When asked if there was anything the care team could do for her, the patient simply inquired about whether she'd live to see one more Thanksgiving Day, which was less than a week away. Her care team answered honestly, telling her that while "we never know for sure," time was not on her side.
The patient expressed her disappointment. But to her care team's surprise, she said she'd really just like to be able to enjoy one last piece of pumpkin pie with "a good cup of coffee."
The care team told her they'd "see what they could do" and sprang into action. After checking with Food Service staff at the Saint Marys campus of Mayo Clinic Hospital, however, they were told bakers had not yet begun making the hospital's supply of Thanksgiving Day pumpkin pies.
Not willing to give up easily, members of the care team then went across the street to the see if the Canadian Honker restaurant could help them out. When told that it, too, had yet to begin baking pumpkin pies, the nurses explained the reason for the request. The restaurant's kitchen staff, without hesitation, said, "Give us an hour." Sixty minutes later, they handed the patient's care team a freshly baked pumpkin pie, which we're told was served to the patient on a "china plate with whipped cream and coffee in a china cup."

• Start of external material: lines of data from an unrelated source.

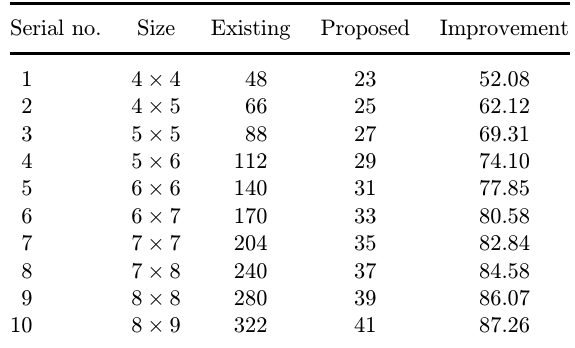
Table 2. Comparison with two existing techniques. Serial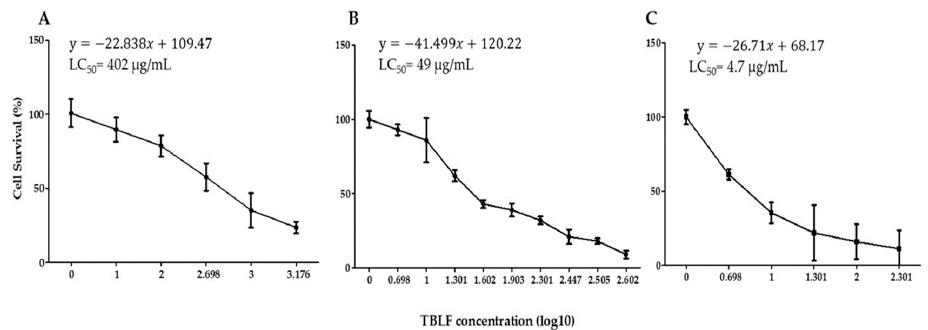
Figure 1. Concentration–response curves for HT-29, RKO and SW-480 cells. Cells were treated with different concentrations of Tepary bean lectin fraction (TBLF) for 24 h. ( A ) HT-29 cells (1, 10, 100, 500, 1000 and 1500 µ g / mL). ( B ) RKO cells (1, 5, 10, 20, 40, 80, 200, 280, 320 and 400 µ g / mL). ( C ) SW-480 cells (1, 5, 10, 20, 100 and 200 µ g / mL). A linear regression of log10 of the TBLF concentration vs. cell survival (%) was calculated in each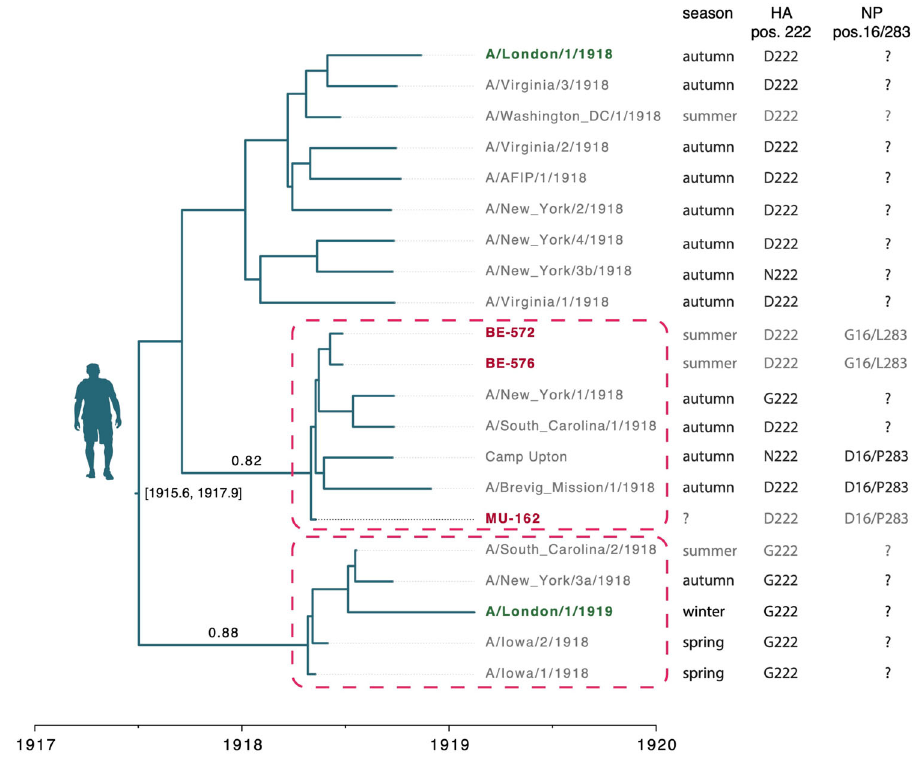
Fig. 3 Time-scaled phylogeny reconstructed based on HA sequences from 1918 fl u strains. US sequences are in gray, European sequences are in dark red (Germany) and dark green (UK). Dashed rectangles highlight clades comprising strains from different continents and with posterior support ≥ 0.75; for these clades posterior probabilities are reported above stem branches. The season column indicates from which season the samples originate, with light gray for the pre-pandemic peak period (spring and summer) and dark gray for the pandemic peak period (autumn and winter). The amino acid residues at HA position 222 and NP positions 16 and 283 are also indicated. ‘ ? ’ indicate the absence of information. Numbers between brackets next to the root node indicate the 95% Highest Posterior Density (HPD) of its estimated age. The BE-576 consensus genome with ambiguities was used in this analysis; an equivalent reconstruction using majority rule consensus base calling can be found in Supplementary Fig.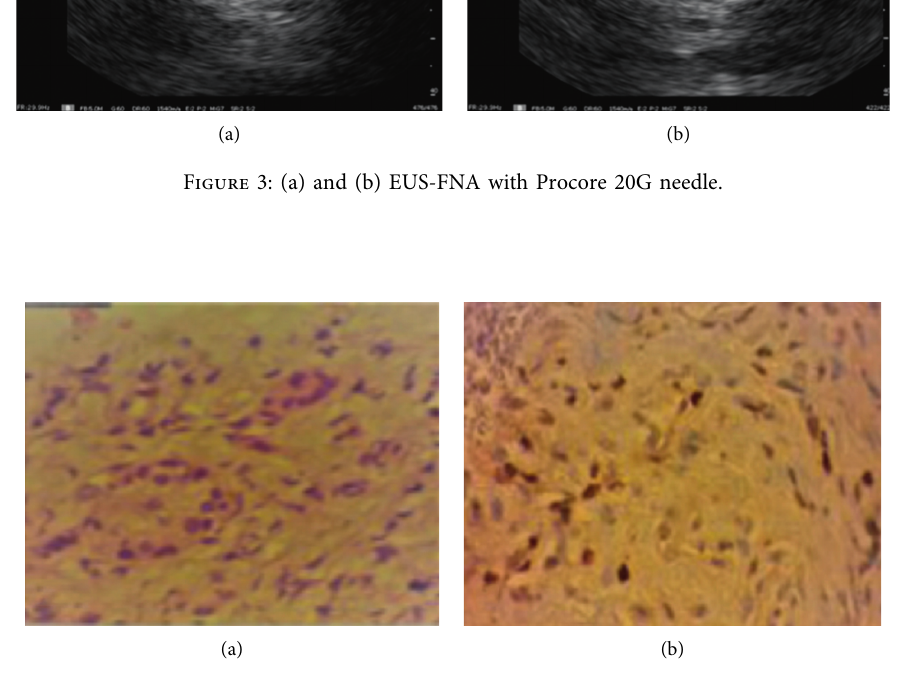
Figure 4: Material obtained through EUS-FNA and sent for histological and immunohistochemical study. (a) Hematoxylin-eosin revealing atypical microducts and (b) GATA3-labeled immunohistochemistry (+) -secondary breast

After savoring a few bites and sips, the patient pushed the pie and coffee away and rested comfortably the rest of the day. That night, she passed away peacefully in her sleep.
Her family, we're told, still talks about that pumpkin pie and coffee. And more specifically, about the great care and compassion showed to her not only by Mayo Clinic, but by Rochester's business community as well.
Mayo Clinic President and CEO, John Noseworthy, M.D., talked about it, too, during a recent Rochester Area Chamber of Commerce dinner. Dr. Noseworthy used the story in a post-dinner address to illustrate the "close partnership" in caring for patients and families that Mayo Clinic and the local Rochester business community have shared for more than 150 years. "Perhaps this is a small thing for a restaurant and caterer to do," Dr. Noseworthy told Chamber members. "But that act of service had great meaning for our patient and her family in her last days of life. She was so grateful to be able to celebrate her last Thanksgiving early."